EF4 – New Properties for Entity Properties?

If you are working with the Beta 1 of VS2010 in an Entity Data Model, you might notice some new properties in the Properties Window for an entity’s scalar property.

propertyfacetsA

Are they new properties? Actually only one of them is.

Let’s first change the view to see how these properties are grouped.

propertyfacets

Notice that the Fixed Length, Max Length and Unicode are grouped in “Facets”, not in “General”. These facets are actually not new. They exist in the first version of Entity Framework, however they were not exposed in the designer.

But why are they facets and not listed under General with the other properties?

These facets are actually ignored by Entity Framework. For example, if in code you set IngredientName to something longer than 100 characters you will not get an exception. And if you continue on and call SaveChanges, the EF will not notice the discrepancy when it validates constraints prior to building the Insert or Update command.

So what is their point?

They are there for other tools to leverage. For example, the Dynamic Data tooling in Visual Studio reads the facets when it is automatically building web pages from the model. There’s one other purpose, which I’ll bring up shortly.

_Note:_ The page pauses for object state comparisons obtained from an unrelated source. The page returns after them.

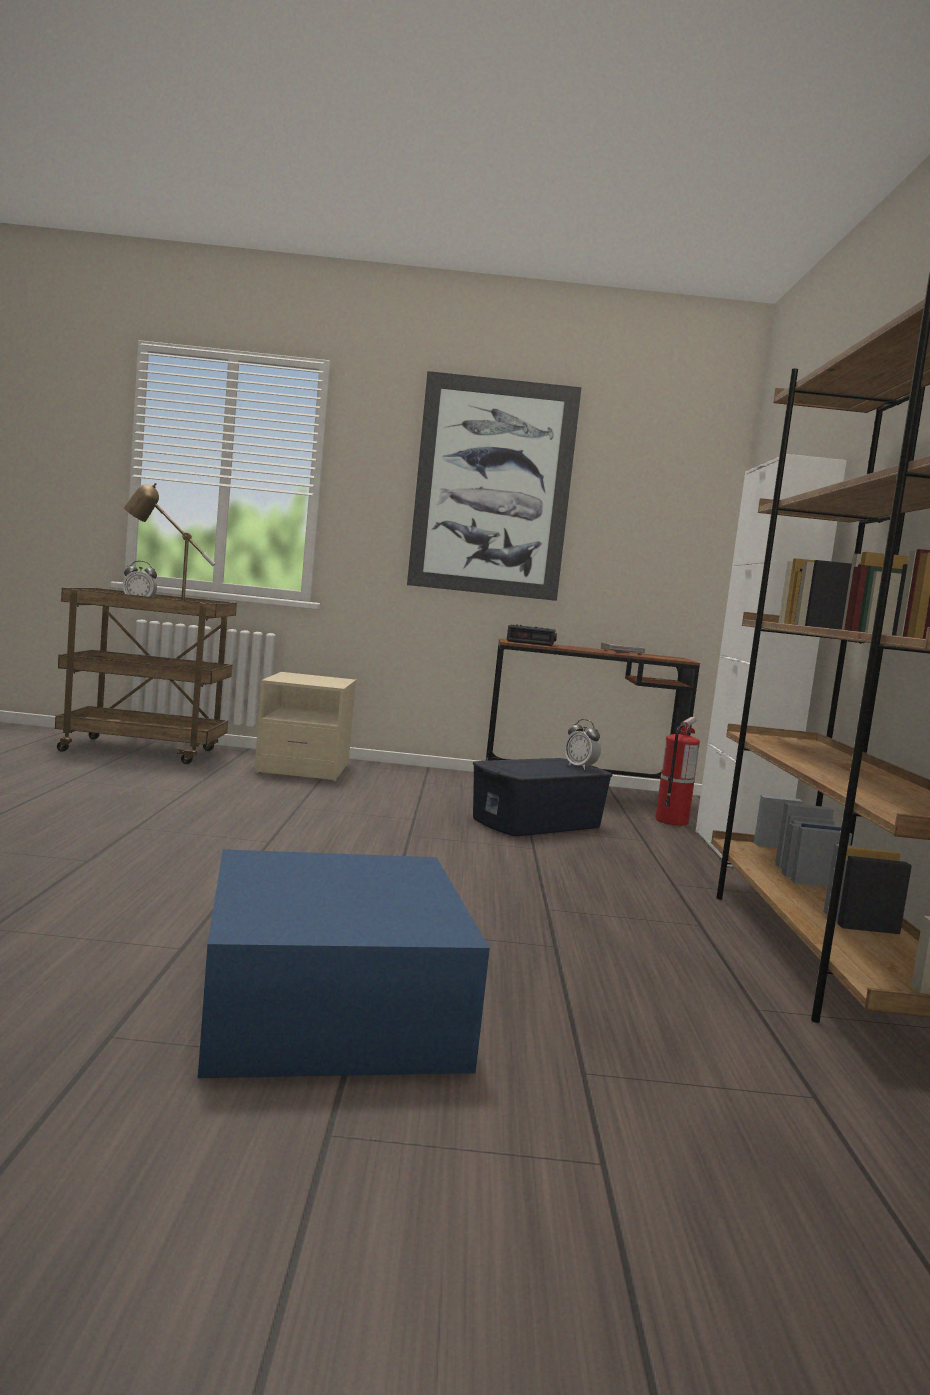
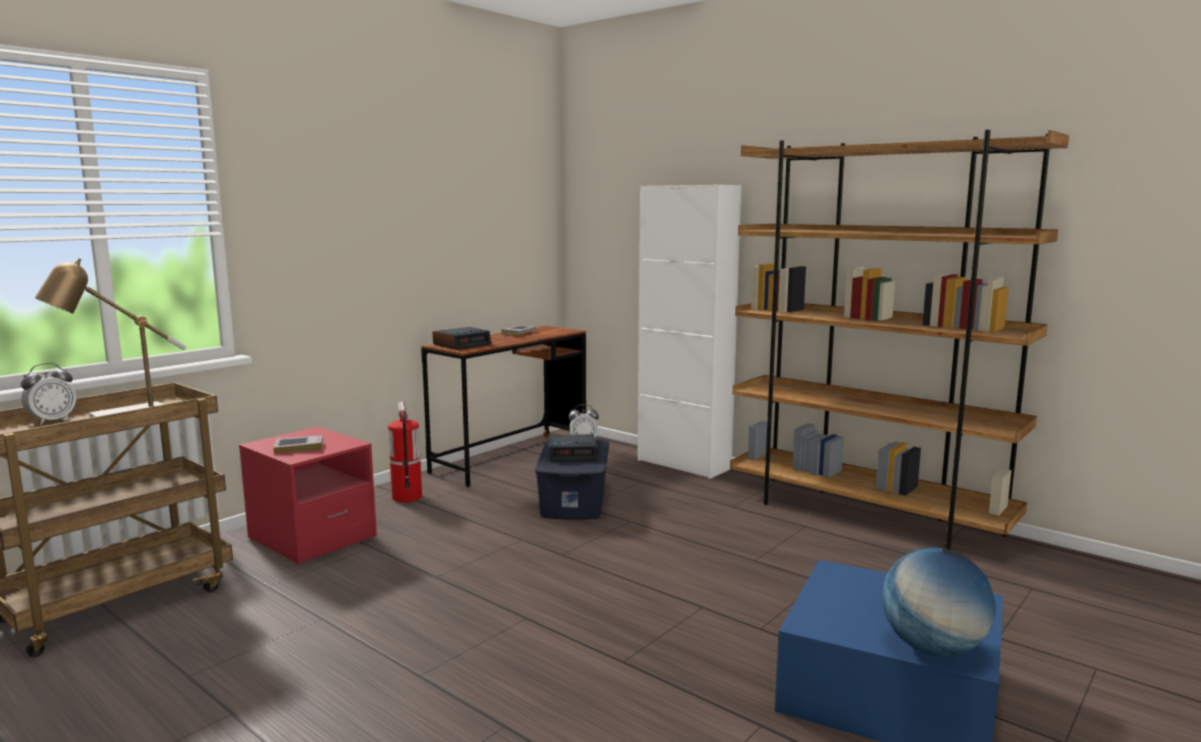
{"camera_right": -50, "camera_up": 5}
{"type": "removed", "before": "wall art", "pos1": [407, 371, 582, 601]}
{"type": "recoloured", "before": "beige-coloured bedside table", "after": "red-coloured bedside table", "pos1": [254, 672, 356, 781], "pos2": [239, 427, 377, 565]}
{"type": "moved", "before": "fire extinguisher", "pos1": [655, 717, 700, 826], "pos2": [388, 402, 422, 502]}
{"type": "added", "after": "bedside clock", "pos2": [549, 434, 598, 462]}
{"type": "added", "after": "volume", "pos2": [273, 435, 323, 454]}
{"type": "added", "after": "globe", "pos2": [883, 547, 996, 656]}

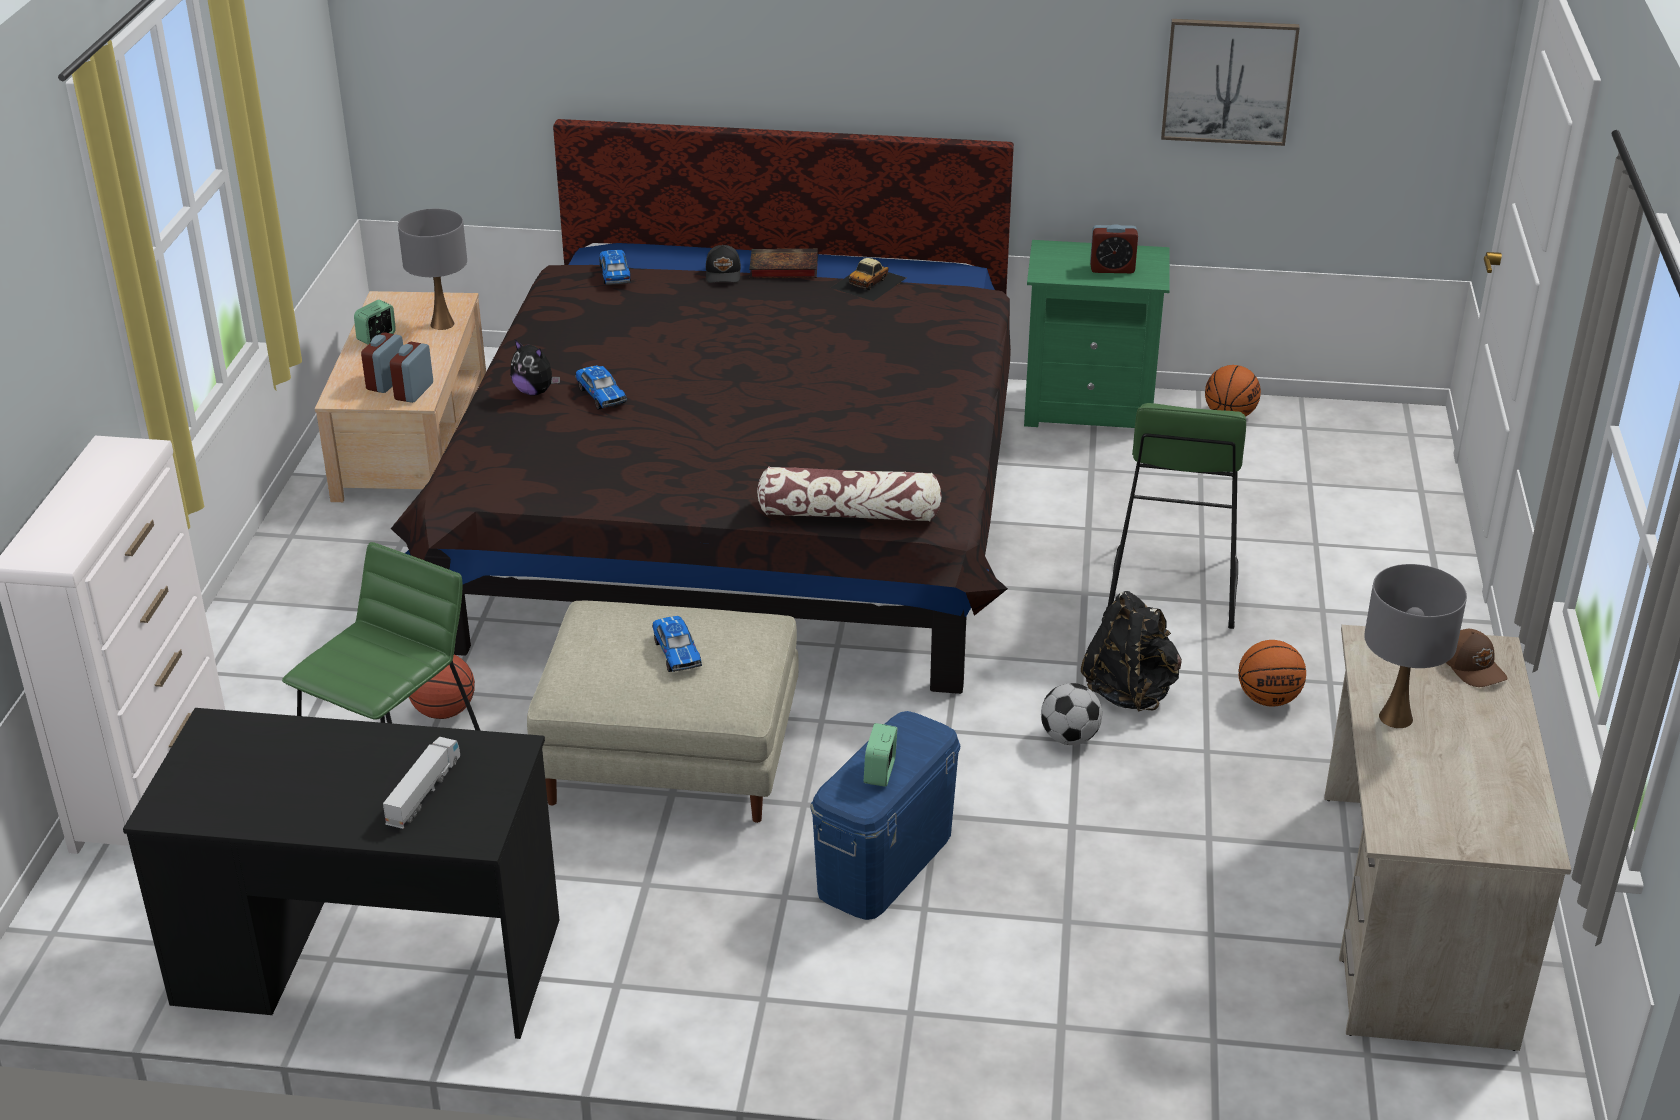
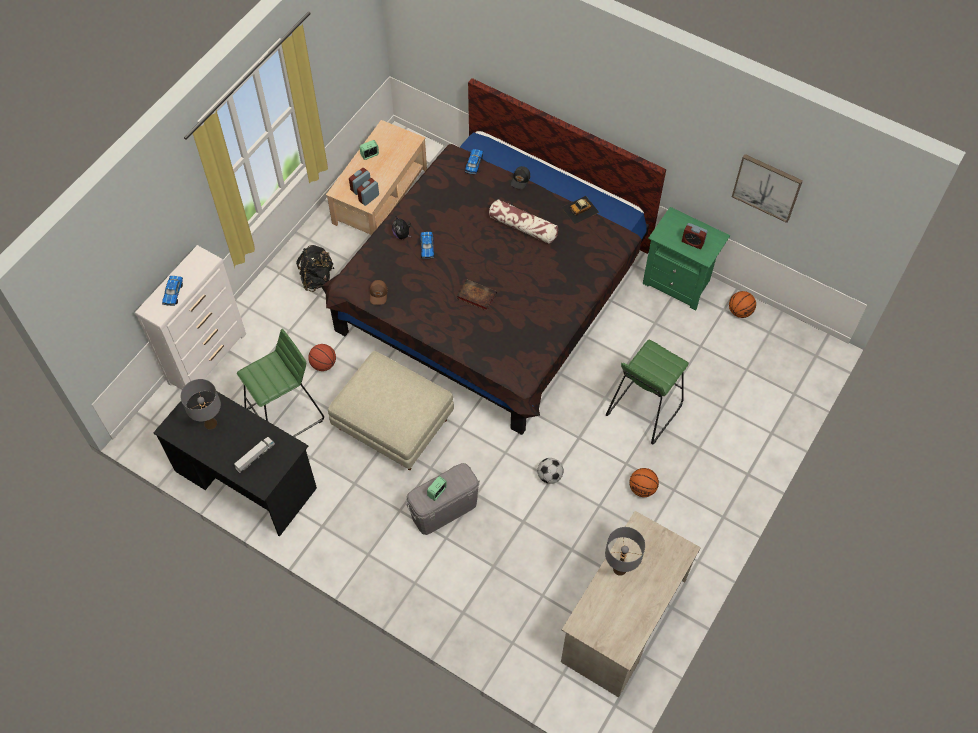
{"camera_right": 25, "camera_up": 25}
{"type": "moved", "before": "greyish tabletop lamp", "pos1": [398, 209, 467, 330], "pos2": [180, 379, 221, 429]}
{"type": "moved", "before": "volume", "pos1": [749, 249, 818, 278], "pos2": [457, 279, 497, 311]}
{"type": "moved", "before": "pillow", "pos1": [757, 466, 942, 522], "pos2": [489, 199, 558, 244]}
{"type": "moved", "before": "black-coloured backpack", "pos1": [1081, 591, 1182, 712], "pos2": [296, 245, 334, 292]}
{"type": "moved", "before": "toy car", "pos1": [652, 616, 702, 672], "pos2": [162, 276, 183, 306]}
{"type": "moved", "before": "brown-coloured peaked cap", "pos1": [1446, 629, 1508, 687], "pos2": [370, 280, 388, 305]}
{"type": "recoloured", "before": "blue storage bin", "after": "greyish storage bin", "pos1": [810, 711, 960, 920], "pos2": [406, 463, 480, 535]}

In the VS2008 SP1 version of EF, nobody knew those facets were there unless they opened up the XML. But now with them being “up front and center” in the designer, I fear that developers will assume that EF will do some validation checking based on them. So be aware that this is still not the case.

And what about StoreGeneratedPattern?

StoreGeneratedPattern is an attribute in the store schema to identify fields such as an identity field whose value is auto-generated by the database. This does not change in EF4. So why are we seeing this in the conceptual model? Notice the group it is placed in. Database Script Generation. This is for the new model first design support in EF. If you are designing a model and then creating a database from that model, you’ll need to inject this logic somewhere. You can define it in the model here so that this attribute will be included when the column is being defined during the database script generation.

In the XML, it is noted with a namespace reference:

<Property Name="IngredientID" Type="Int32" Nullable="false" store:StoreGeneratedPattern="Identity" />

The Fixed Length, Max Length facets are also used by the script generation. For example a string with FixedLength=true will become an nchar while FixedLength=false will result in nvarchar. For SQL Server, wIth nvarchars, Max Length left empty or set to, for example, 100, will mean the difference between an nvarchar(max) and nvarchar(100) in the generated database.

#1 SlimShaggy on 4.24.2010 at 10:09 AM

It is rather upsetting that StoreGeneratedPattern works only in Model First and not vice versa. If one could set this in the conceptual schema and it was reflected in the SSDL generated by "Update model from database", it would greatly help in a situation when an entity has a non-nullable property with a default value set in the database schema. Currently in this scenario I have to manually edit the SSDL to insert 'StoreGeneratedPattern="Identity"' for every such property in my model after every run of "Update model from database" - that's a pain. Again, in Linq to SQL this was much easier!